(WHNT) — Republican Katie Britt made history on Tuesday night, becoming the first woman elected to the U.S. Senate from Alabama. However, two other women served in the upper chamber before her — they were just appointed instead.

Dixie Bibb Graves and Maryon Pittman Allen were also history makers in Alabama politics, just in a different way.

Graves became the first woman ever to represent Alabama in the U.S. Senate in 1937. Graves, known as “Miss Dixie” around the state, was appointed by her husband, then-Governor Bibb Graves, after Hugo Black resigned to take a seat on the U.S. Supreme Court.

Graves served for just five months.

According to the Encyclopedia of Alabama, Graves was picked from a field of possible candidates but Governor Graves opted against any of those to “favor none of the possible candidates over any other.” Dixie Graves, a Democrat, was also a reliable “Yes” vote for President Franklin D. Roosevelt’s agenda in the interim.

As far as accomplishments during her short tenure, Graves became the first woman to chair the U.S. Senate and introduced a “Peace Bill,” a piece of legislation that would’ve drafted both men and women during wartime.

Graves was succeeded in the U.S. Senate by Lister Hill, who served until 1969.

It would be almost 40 years before another woman would represent the Yellowhammer State.
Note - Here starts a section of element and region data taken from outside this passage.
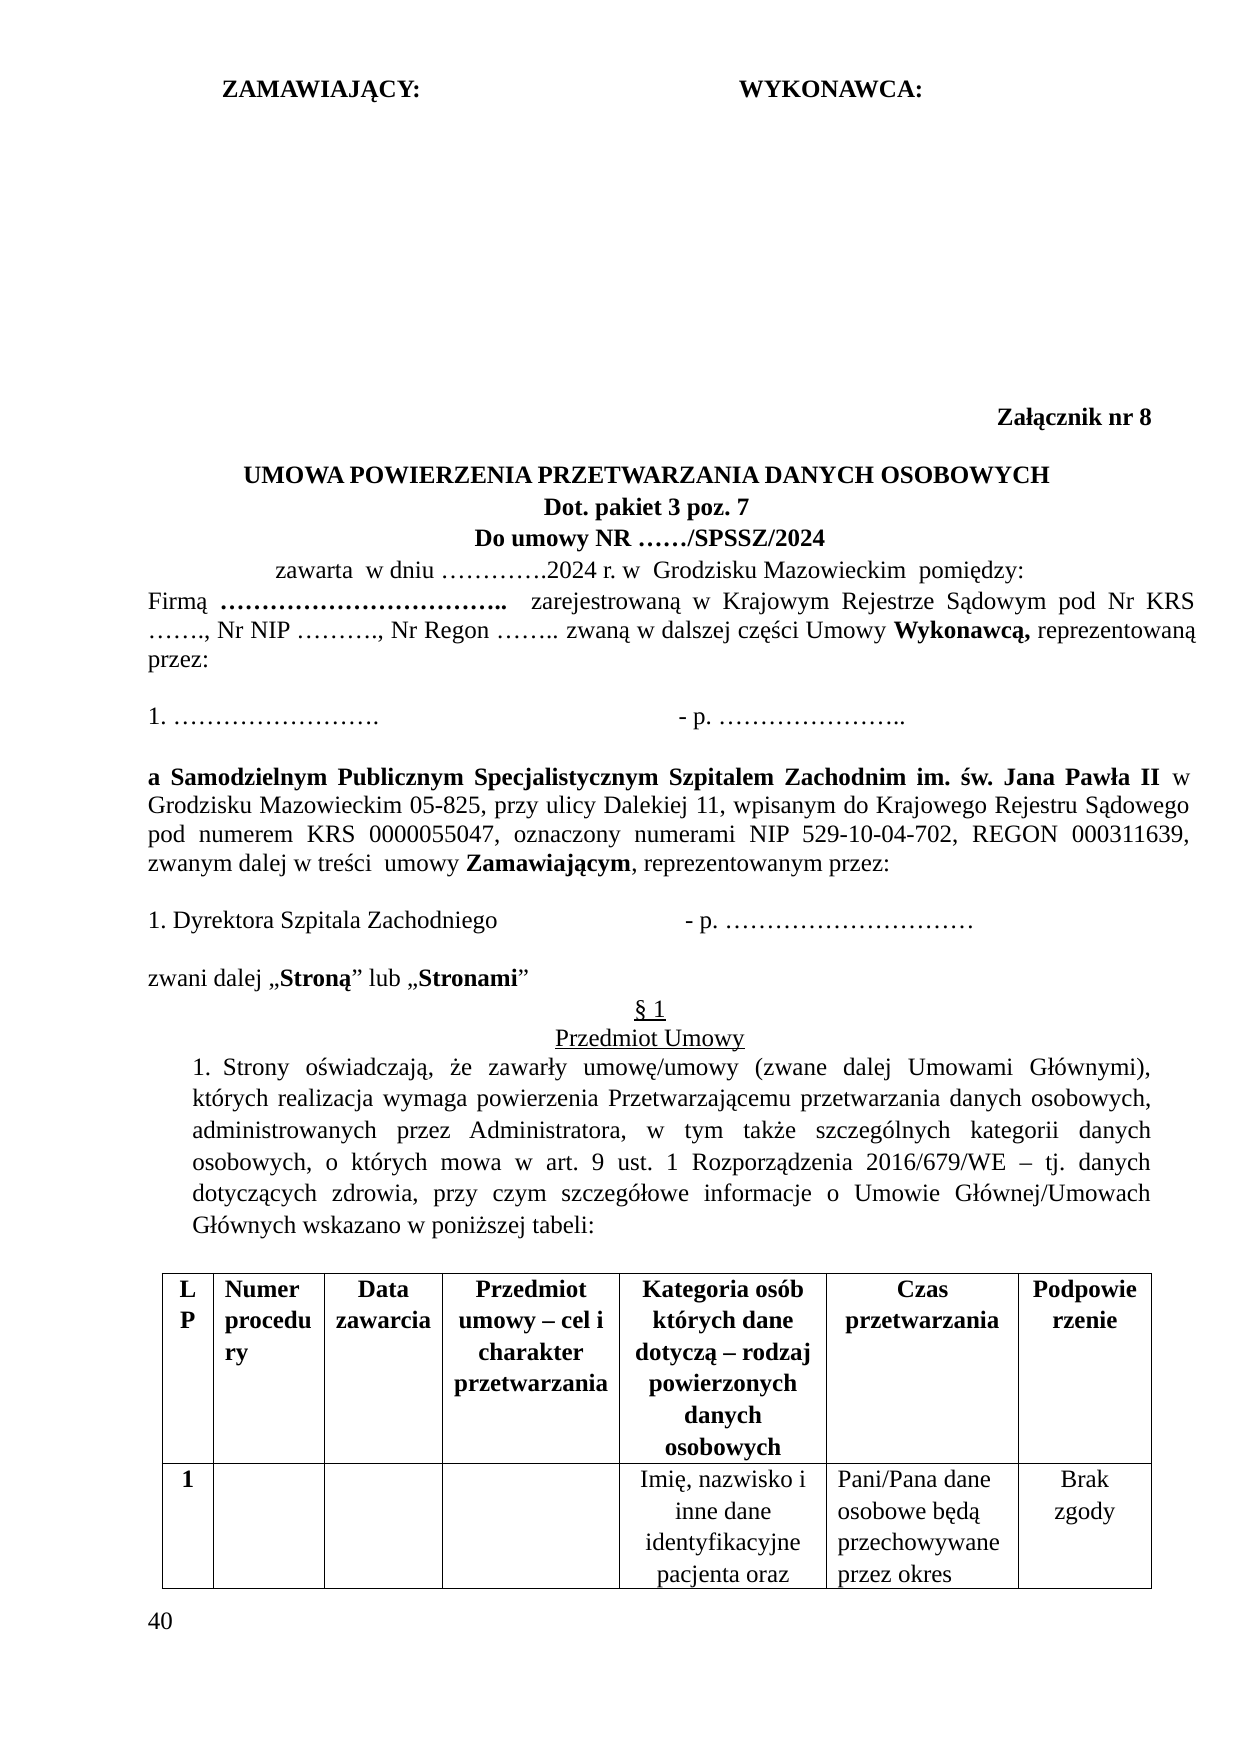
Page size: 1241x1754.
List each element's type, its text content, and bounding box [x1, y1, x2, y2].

table_header Czas przetwarzania [827, 1274, 1018, 1463]
text Firmą …………………………….. zarejestrowaną w Krajowym Rejestrze Sądowym pod Nr KRS ……., Nr NIP ………., Nr Regon …….. zwaną w dalszej części Umowy Wykonawcą, reprezentowaną przez: [148, 586, 1196, 672]
text 1. Dyrektora Szpitala Zachodniego - p. ………………………… [148, 905, 1205, 934]
text ZAMAWIAJĄCY: WYKONAWCA: [148, 74, 1152, 102]
text zawarta w dniu ………….2024 r. w Grodzisku Mazowieckim pomiędzy: [148, 555, 1152, 583]
table_cell [443, 1464, 619, 1588]
table_cell 1 [163, 1464, 213, 1588]
subtitle § 1 Przedmiot Umowy [148, 994, 1152, 1052]
table_cell [214, 1464, 324, 1588]
text UMOWA POWIERZENIA PRZETWARZANIA DANYCH OSOBOWYCH [148, 460, 1152, 489]
table_header Przedmiot umowy – cel i charakter przetwarzania [443, 1274, 619, 1463]
table_cell Pani/Pana dane osobowe będą przechowywane przez okres [827, 1464, 1018, 1588]
table_cell Brak zgody [1019, 1464, 1151, 1588]
table_header LP [163, 1274, 213, 1463]
list Strony oświadczają, że zawarły umowę/umowy (zwane dalej Umowami Głównymi), których realizacja wymaga powierzenia Przetwarzającemu przetwarzania danych osobowych, administrowanych przez Administratora, w tym także szczególnych kategorii danych osobowych, o których mowa w art. 9 ust. 1 Rozporządzenia 2016/679/WE – tj. danych dotyczących zdrowia, przy czym szczegółowe informacje o Umowie Głównej/Umowach Głównych wskazano w poniższej tabeli: [192, 1052, 1152, 1238]
text a Samodzielnym Publicznym Specjalistycznym Szpitalem Zachodnim im. św. Jana Pawła II w Grodzisku Mazowieckim 05-825, przy ulicy Dalekiej 11, wpisanym do Krajowego Rejestru Sądowego pod numerem KRS 0000055047, oznaczony numerami NIP 529-10-04-702, REGON 000311639, zwanym dalej w treści umowy Zamawiającym, reprezentowanym przez: [148, 762, 1190, 877]
text Dot. pakiet 3 poz. 7 [148, 492, 1152, 520]
text zwani dalej „Stroną” lub „Stronami” [148, 963, 1152, 992]
table_header Data zawarcia [325, 1274, 442, 1463]
table_header Kategoria osób których dane dotyczą – rodzaj powierzonych danych osobowych [620, 1274, 826, 1463]
table_cell [325, 1464, 442, 1588]
table_header Podpowierzenie [1019, 1274, 1151, 1463]
text Do umowy NR ……/SPSSZ/2024 [148, 523, 1152, 552]
table_cell Imię, nazwisko i inne dane identyfikacyjne pacjenta oraz [620, 1464, 826, 1588]
text 1. ……………………. - p. ………………….. [148, 701, 1196, 730]
text Załącznik nr 8 [812, 402, 1152, 431]
table_header Numer procedury [214, 1274, 324, 1463]
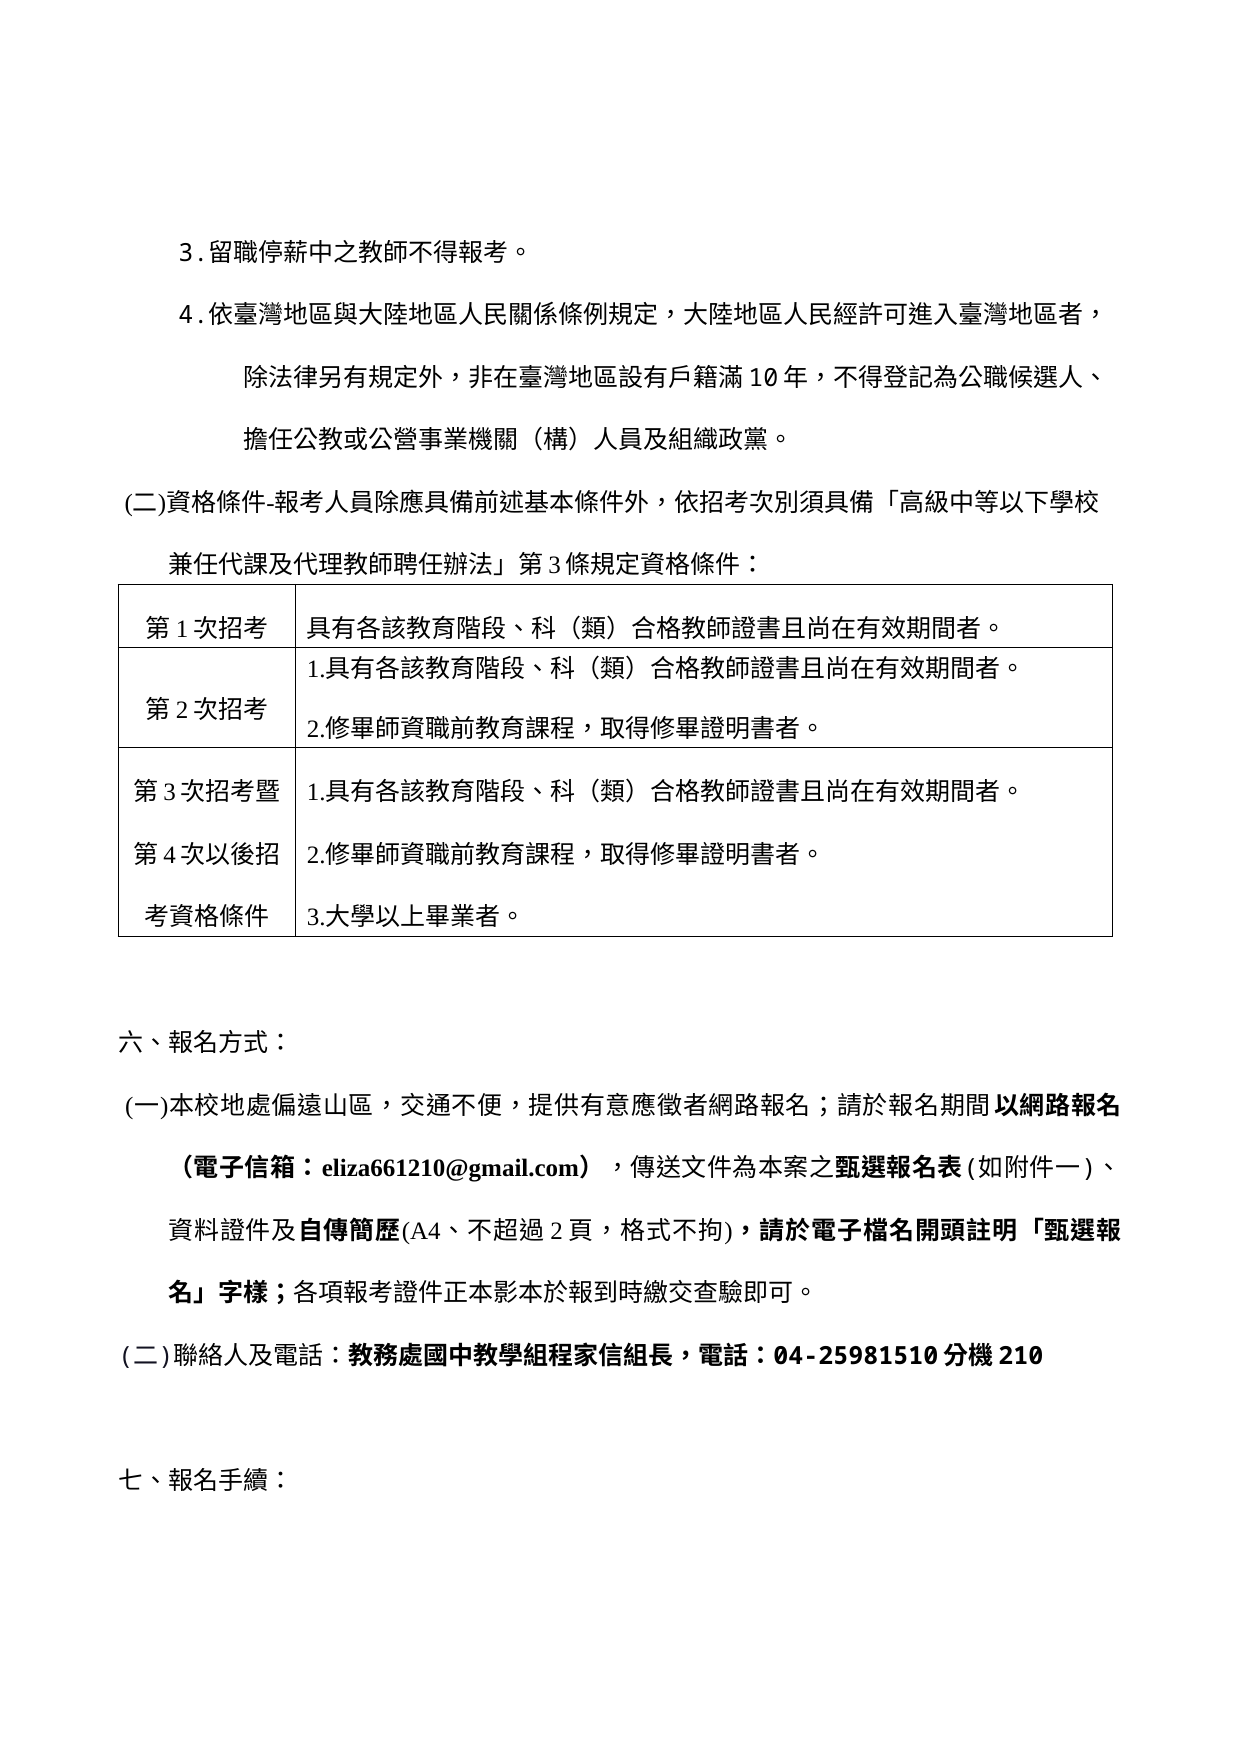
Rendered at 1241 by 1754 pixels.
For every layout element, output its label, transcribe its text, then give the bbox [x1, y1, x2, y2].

table_cell 第2次招考 [119, 648, 295, 747]
table_header 第1次招考 [119, 585, 295, 647]
text 七、報名手續： [118, 1437, 1122, 1499]
table_cell 第3次招考暨第4次以後招考資格條件 [119, 748, 295, 936]
table_cell 1.具有各該教育階段、科（類）合格教師證書且尚在有效期間者。 2.修畢師資職前教育課程，取得修畢證明書者。 [296, 648, 1112, 747]
text 六、報名方式： [118, 999, 1122, 1062]
text (二)聯絡人及電話：教務處國中教學組程家信組長，電話：04-25981510分機210 [118, 1312, 1122, 1374]
text 3.留職停薪中之教師不得報考。 [118, 209, 1122, 271]
table_header 具有各該教育階段、科（類）合格教師證書且尚在有效期間者。 [296, 585, 1112, 647]
text (二)資格條件-報考人員除應具備前述基本條件外，依招考次別須具備「高級中等以下學校兼任代課及代理教師聘任辦法」第3條規定資格條件： [118, 459, 1122, 584]
table_cell 1.具有各該教育階段、科（類）合格教師證書且尚在有效期間者。 2.修畢師資職前教育課程，取得修畢證明書者。 3.大學以上畢業者。 [296, 748, 1112, 936]
text 4.依臺灣地區與大陸地區人民關係條例規定，大陸地區人民經許可進入臺灣地區者，除法律另有規定外，非在臺灣地區設有戶籍滿10年，不得登記為公職候選人、擔任公教或公營事業機關（構）人員及組織政黨。 [118, 271, 1122, 459]
text (一)本校地處偏遠山區，交通不便，提供有意應徵者網路報名；請於報名期間以網路報名（電子信箱：eliza661210@gmail.com），傳送文件為本案之甄選報名表(如附件一)、資料證件及自傳簡歷(A4、不超過2頁，格式不拘)，請於電子檔名開頭註明「甄選報名」字樣；各項報考證件正本影本於報到時繳交查驗即可。 [118, 1062, 1122, 1312]
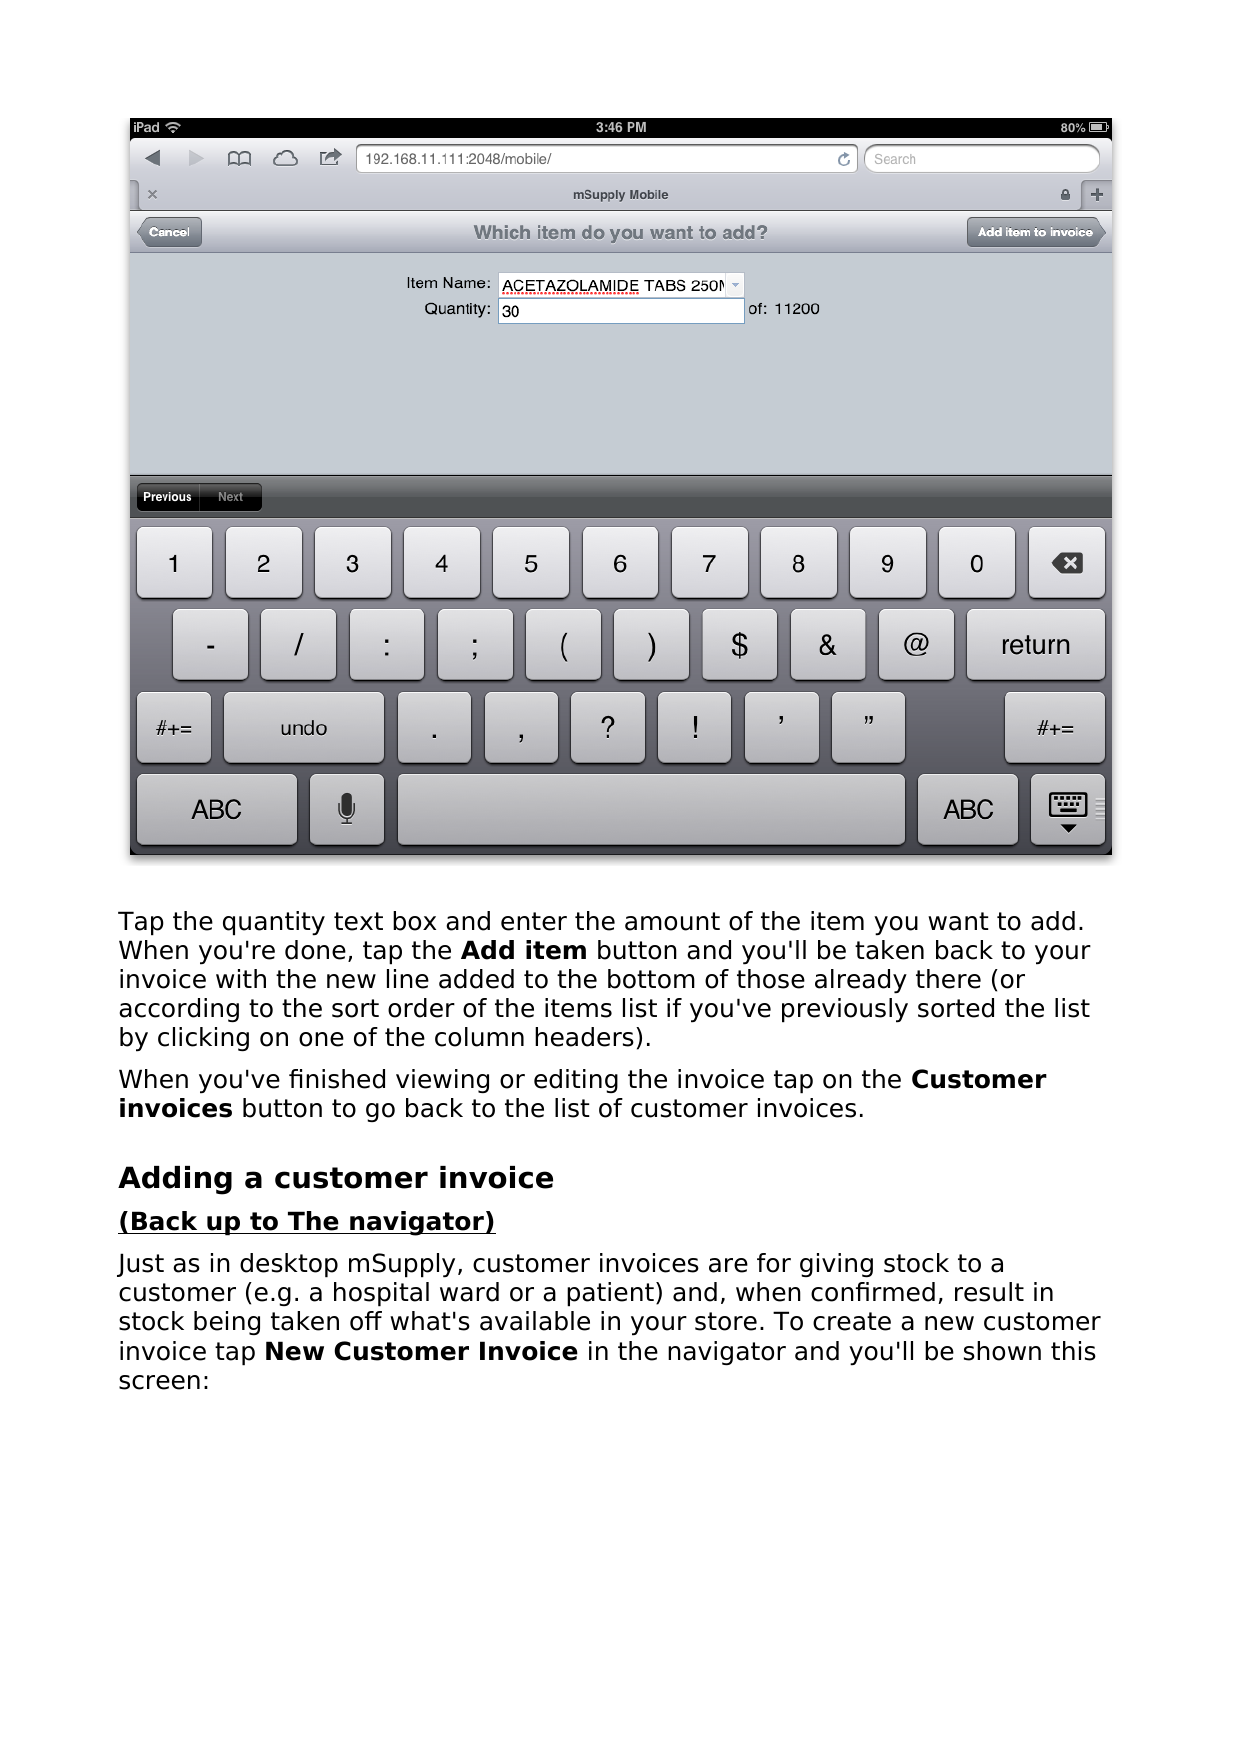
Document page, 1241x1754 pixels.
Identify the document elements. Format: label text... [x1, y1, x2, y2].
Once again, she was a Democrat, appointed, and served for five months.

Maryon Pittman Allen was appointed to the seat held by her husband, James Allen, after his death in 1978. She served from June of that year until November. However, the difference between Allen and Graves is that Allen actively tried to run for a full term in the seat.

According to the Encyclopedia of Alabama, the special election for the seat was set for November 1978, and Allen announced her intent to run. Allen received 44% of the vote in the Democratic primary, but lost to Donald Stewart in a runoff.

Allen’s most notable vote in the U.S. Senate was one that allowed states to ratify the Equal Rights Amendment.

Graves and Allen died in 1965 and 2018, respectively.

Since Allen’s tenure, no woman has represented Alabama in the U.S. Senate. When Katie Britt takes office on January 2, 2023, she will be the first woman in more than a generation to represent the state.

Britt said in her victory speech Tuesday night, “You’re going to see headlines about me being the first woman elected to this position… You will hear I’m the youngest Republican elected to the U.S. Senate or the only Republican woman with school-age children.”

“I want you to know I understand how much these milestones carry, but it was our motto ‘Alabama First’,” Britt said. “I’m here to tell you it was not a campaign slogan, it was a promise.”